The finding comes as a “groundbreaking” study the European Geosciences Union published Thursday in the journal Earth System Dynamics found that Antarctic sea ice has emerged as a key predictor of accelerated ocean warming. Using Earth system models and satellite images from 1980 to 2020, the researchers found higher sea ice extent enhances cloud cover, which has a cooling effect overall by reducing incoming solar radiation.

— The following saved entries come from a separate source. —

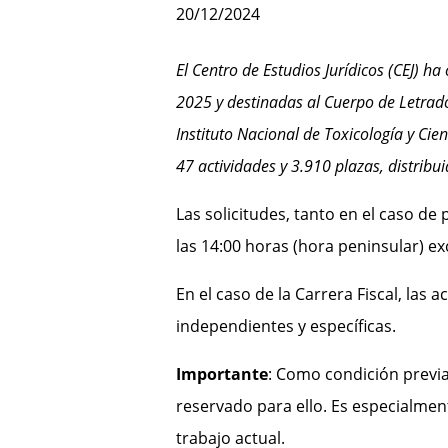
20/12/2024
El Centro de Estudios Jurídicos (CEJ) 
2025 y destinadas
al Cuerpo de Letrad
Instituto Nacional de Toxicología y Ci
47 actividades y 3.910 plazas, distribu
Las solicitudes,
tanto en el caso de 
las 14:00 horas (hora peninsular) e
En el caso de la Carrera Fiscal, las
independientes y específicas.
Importante
: Como condición previa,
reservado para ello. Es especialmen
trabajo actual.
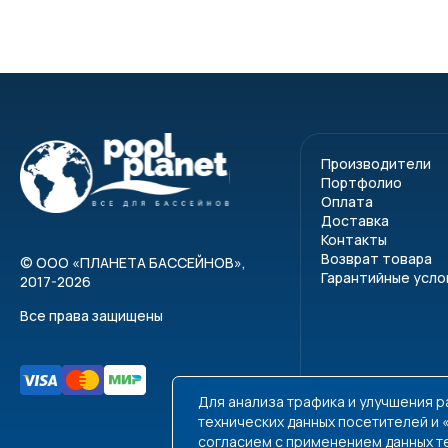
Производители
Портфолио
Оплата
Доставка
Контакты
Возврат товара
©
ООО «ПЛАНЕТА БАССЕЙНОВ»
,
Гарантийные усло
2017-2026
Все права защищены
Для анализа трафика и улучшения 
технических данных посетителей и
согласием с применением данных т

As a result, ongoing sea ice loss is linked to larger reductions in clouds, stronger surface warming, and even more ocean heat uptake, accelerating the cycle.
Duke Energy plans to meet surging demand for electricity by increasing its natural gas and battery capacity, keeping coal plants open for up to four years longer than previously estimated, and evaluating new sites for nuclear reactors. The 100-page biennial proposal published this week dials back plans for more renewables such as wind and solar. It also pushed back the earliest start date for a new reactor to 2037, declined to commit to either small modular reactors or large traditional units, and said the utility still needs extra protections against cost overruns before embarking on construction.
In the meantime, the added years of coal burning “will result in millions of tons in additional greenhouse gases over the next decade when combined with other proposed changes to the utility’s fuel mix,” Inside Climate News reported. In a statement to Axios, North Carolina Governor Josh Stein, a Democrat, called on the state’s utilities commission to “require significant changes” and condemned Duke for “retreating from the state’s clean energy future.”
New research by a team of scientists from the U.K. and New Zealand has found that new analytical methods could bolster conservation breeding programs by offering a better understanding of why eggs don’t hatch. The researchers used fluorescent dyes to discover that nearly 66% of 174 unhatched eggs examined in the study had been fertilized, whereas previous methods suggested that only 5.2% had been fertilized. “There are many different factors that contribute to breeding success,” Gary Ward, a co-author from the London-based ZSL Institute of Zoology, said in a statement, “and the more understanding we can have into why an egg might not hatch, the more we can refine our care for these birds and the better chance of recovery we can give them.”
And more on the week’s most important fights around renewable energy projects.
1. Ocean County, New Jersey – A Trump administration official said in a legal filing that the government is preparing to conduct a rulemaking that could restrict future offshore wind development and codify a view that could tie the hands of future presidential administrations.
2. Prince William County, Virginia – The large liberal city of Manassas rejected a battery project over fire fears, indicating that post-Moss Landing, anxieties continue to pervade in communities across the country.
3. Oklahoma County, Oklahoma – The Sooner state legislature on Monday held a joint committee meeting on solar and wind setbacks featuring prominent anti-wind advocates.
4. Tippacanoe County, Indiana – The developers of a large-scale solar project are suing the county over being rejected.
5. Dane County, Wisconsin – The Wisconsin Public Service Commission approved Invenergy’s Badger Hollow wind project – the state’s first new fully-permitted wind energy project in more than a decade.